╭─ Recorded information

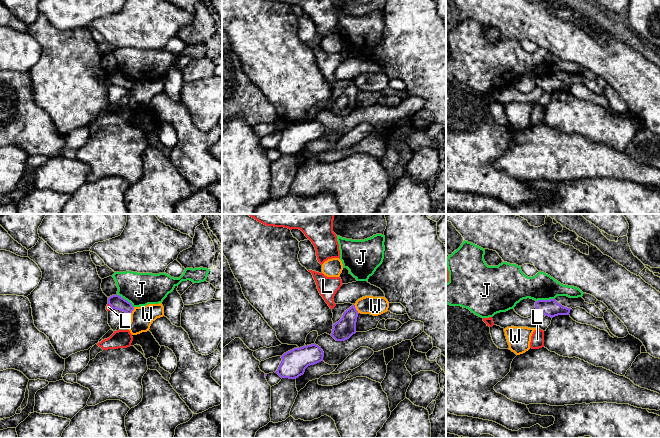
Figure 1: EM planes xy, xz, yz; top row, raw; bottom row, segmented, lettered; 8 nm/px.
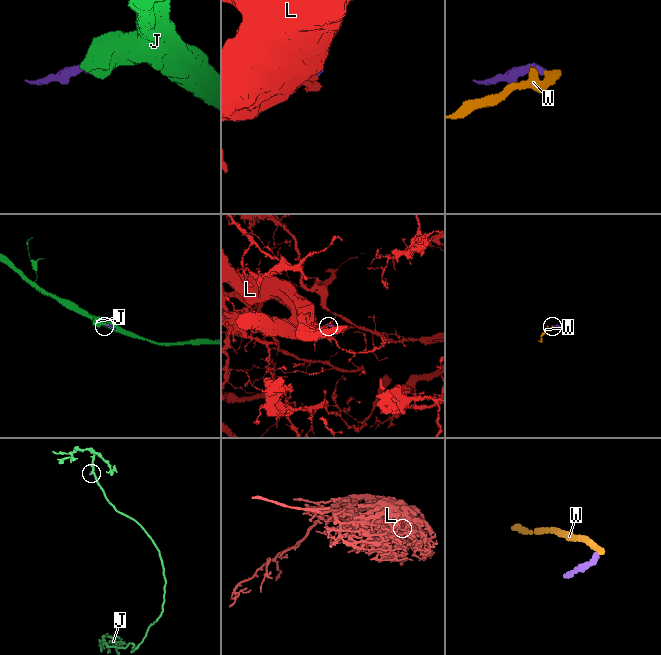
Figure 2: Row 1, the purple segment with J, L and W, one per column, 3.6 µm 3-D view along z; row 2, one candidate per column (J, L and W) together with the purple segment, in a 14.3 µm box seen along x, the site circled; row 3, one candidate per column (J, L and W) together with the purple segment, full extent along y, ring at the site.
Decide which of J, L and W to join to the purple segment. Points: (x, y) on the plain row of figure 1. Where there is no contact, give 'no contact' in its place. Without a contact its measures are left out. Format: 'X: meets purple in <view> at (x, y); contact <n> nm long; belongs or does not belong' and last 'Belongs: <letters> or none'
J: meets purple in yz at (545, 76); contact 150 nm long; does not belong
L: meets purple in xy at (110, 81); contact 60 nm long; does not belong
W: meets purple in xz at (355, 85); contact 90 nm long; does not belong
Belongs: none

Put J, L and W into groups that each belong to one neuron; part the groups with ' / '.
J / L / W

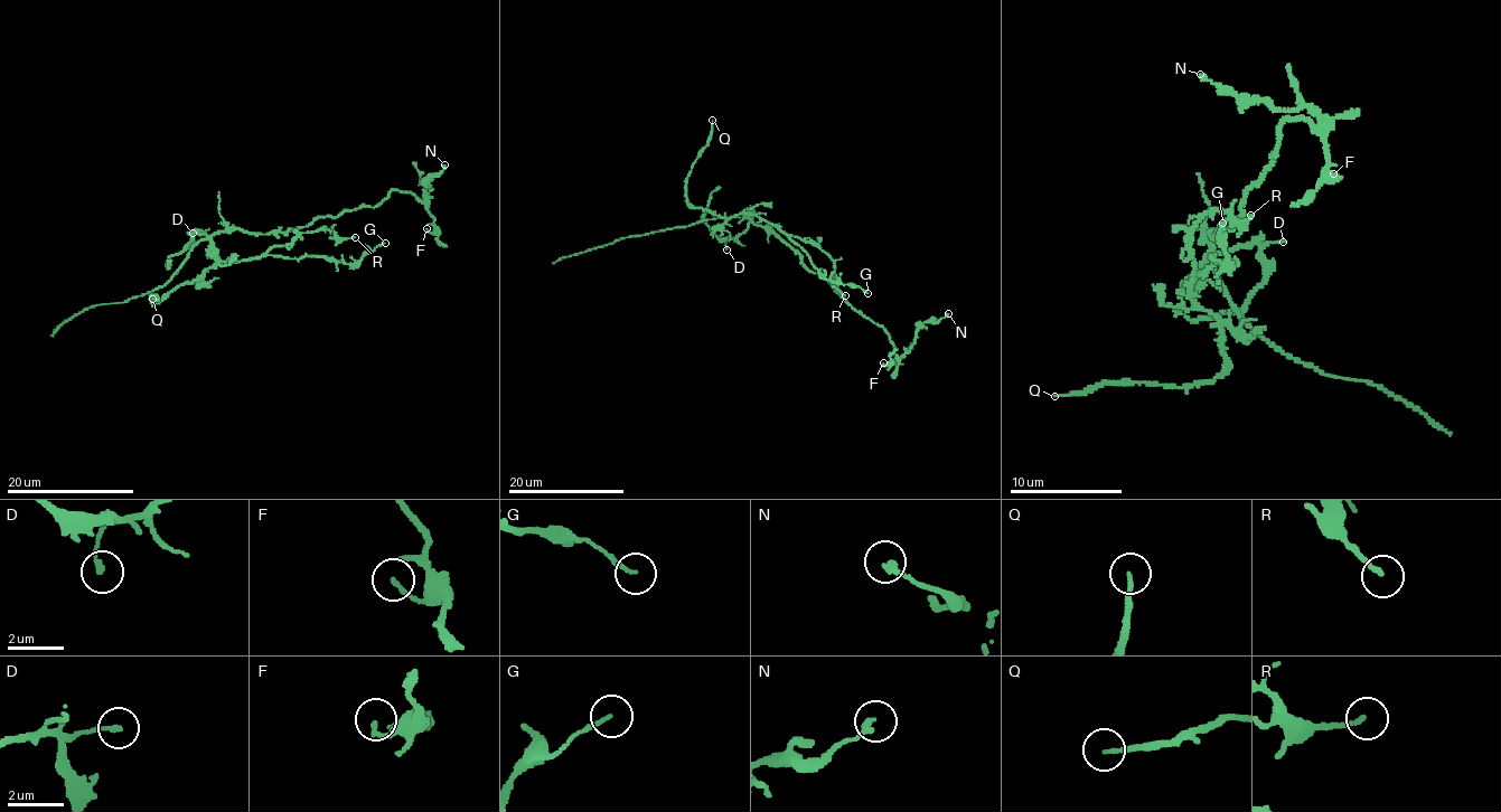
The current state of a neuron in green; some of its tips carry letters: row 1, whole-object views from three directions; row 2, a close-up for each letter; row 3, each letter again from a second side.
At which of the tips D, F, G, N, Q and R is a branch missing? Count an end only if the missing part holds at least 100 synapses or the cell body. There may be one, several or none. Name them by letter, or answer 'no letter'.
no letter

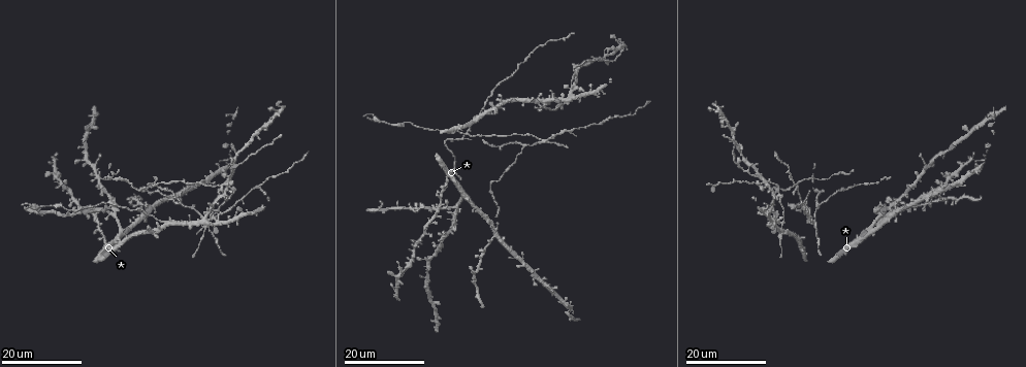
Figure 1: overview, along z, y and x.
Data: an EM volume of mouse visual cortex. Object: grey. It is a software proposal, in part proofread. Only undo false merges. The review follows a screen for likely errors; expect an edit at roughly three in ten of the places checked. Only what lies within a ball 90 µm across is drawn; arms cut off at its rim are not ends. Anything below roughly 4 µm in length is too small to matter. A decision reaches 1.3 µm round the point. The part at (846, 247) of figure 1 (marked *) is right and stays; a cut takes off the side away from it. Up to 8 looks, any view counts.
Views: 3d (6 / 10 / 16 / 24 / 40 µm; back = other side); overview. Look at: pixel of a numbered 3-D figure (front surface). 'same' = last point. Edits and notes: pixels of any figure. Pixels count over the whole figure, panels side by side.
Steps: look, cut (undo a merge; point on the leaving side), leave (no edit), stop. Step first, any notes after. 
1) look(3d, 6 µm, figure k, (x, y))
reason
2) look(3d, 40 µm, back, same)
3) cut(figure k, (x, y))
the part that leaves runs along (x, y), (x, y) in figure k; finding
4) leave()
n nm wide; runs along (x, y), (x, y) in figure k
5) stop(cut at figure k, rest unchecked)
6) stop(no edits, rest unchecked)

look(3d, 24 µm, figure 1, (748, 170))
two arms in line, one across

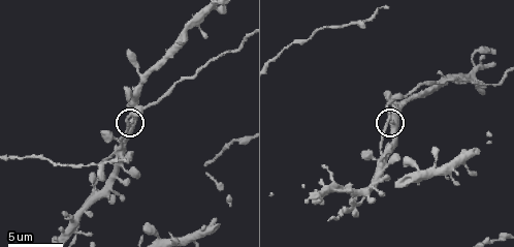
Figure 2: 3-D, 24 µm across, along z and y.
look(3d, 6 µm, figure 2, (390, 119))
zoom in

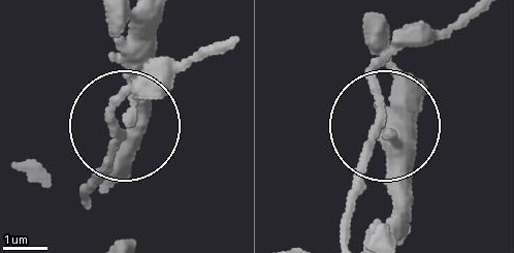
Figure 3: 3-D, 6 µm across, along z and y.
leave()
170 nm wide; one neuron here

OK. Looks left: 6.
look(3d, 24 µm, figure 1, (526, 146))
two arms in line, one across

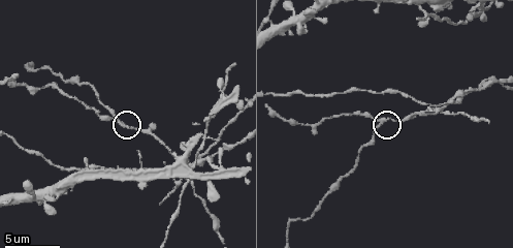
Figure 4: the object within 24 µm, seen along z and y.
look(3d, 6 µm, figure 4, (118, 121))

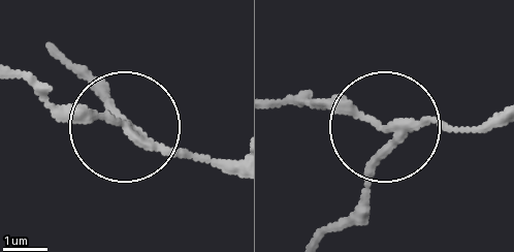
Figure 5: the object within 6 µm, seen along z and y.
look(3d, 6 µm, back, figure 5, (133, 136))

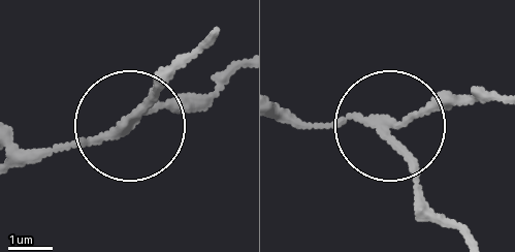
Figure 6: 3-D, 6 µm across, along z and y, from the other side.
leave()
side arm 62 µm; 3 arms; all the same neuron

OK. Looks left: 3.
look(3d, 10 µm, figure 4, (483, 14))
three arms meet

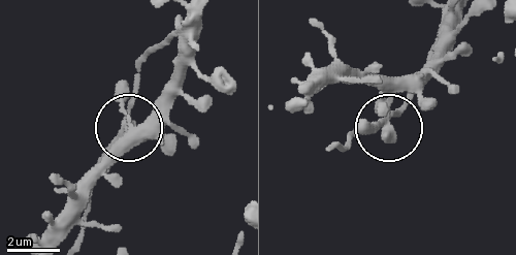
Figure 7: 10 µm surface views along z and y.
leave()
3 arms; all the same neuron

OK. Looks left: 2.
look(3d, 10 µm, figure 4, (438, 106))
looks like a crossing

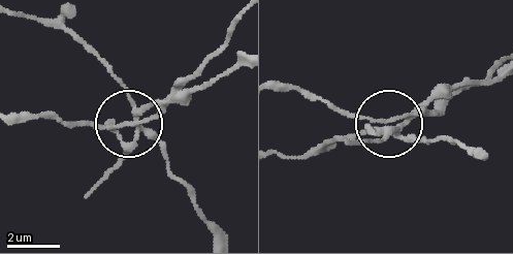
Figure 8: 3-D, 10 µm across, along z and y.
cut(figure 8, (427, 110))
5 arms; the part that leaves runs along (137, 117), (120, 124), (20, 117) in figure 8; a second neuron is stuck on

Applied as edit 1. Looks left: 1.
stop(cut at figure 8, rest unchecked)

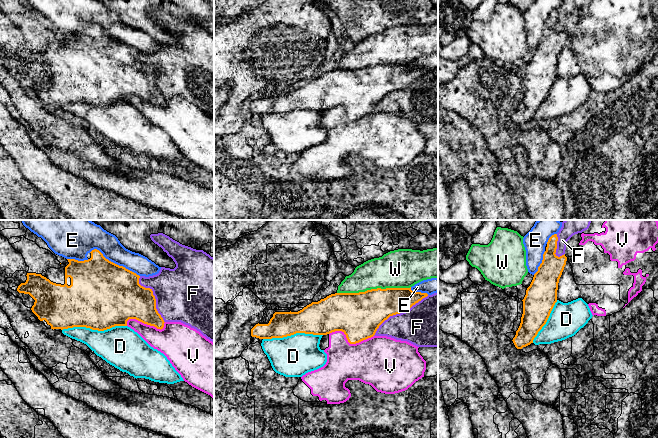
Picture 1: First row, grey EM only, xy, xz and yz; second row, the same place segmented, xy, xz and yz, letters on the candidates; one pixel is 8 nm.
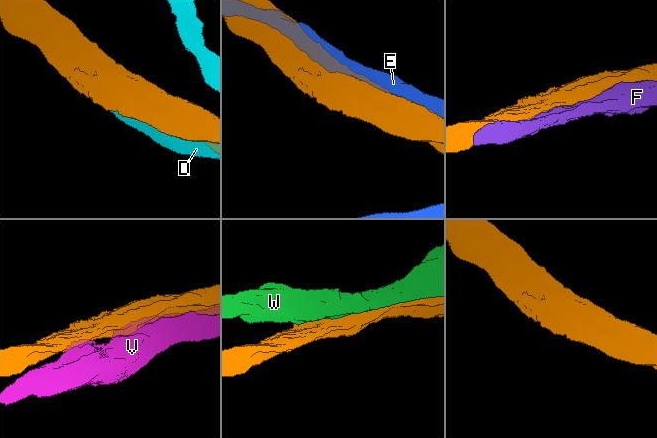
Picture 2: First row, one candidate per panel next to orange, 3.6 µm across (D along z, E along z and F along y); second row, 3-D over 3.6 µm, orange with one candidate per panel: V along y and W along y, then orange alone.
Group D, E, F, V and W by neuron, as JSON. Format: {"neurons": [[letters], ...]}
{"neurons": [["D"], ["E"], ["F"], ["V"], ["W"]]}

╰─

Problem description. Filter the entries and keep only the lines holding "Picture".

Reply to the exercise.
Picture 1: First row, grey EM only, xy, xz and yz; second row, the same place segmented, xy, xz and yz, letters on the candidates; one pixel is 8 nm.
Picture 2: First row, one candidate per panel next to orange, 3.6 µm across (D along z, E along z and F along y); second row, 3-D over 3.6 µm, orange with one candidate per panel: V along y and W along y, then orange alone.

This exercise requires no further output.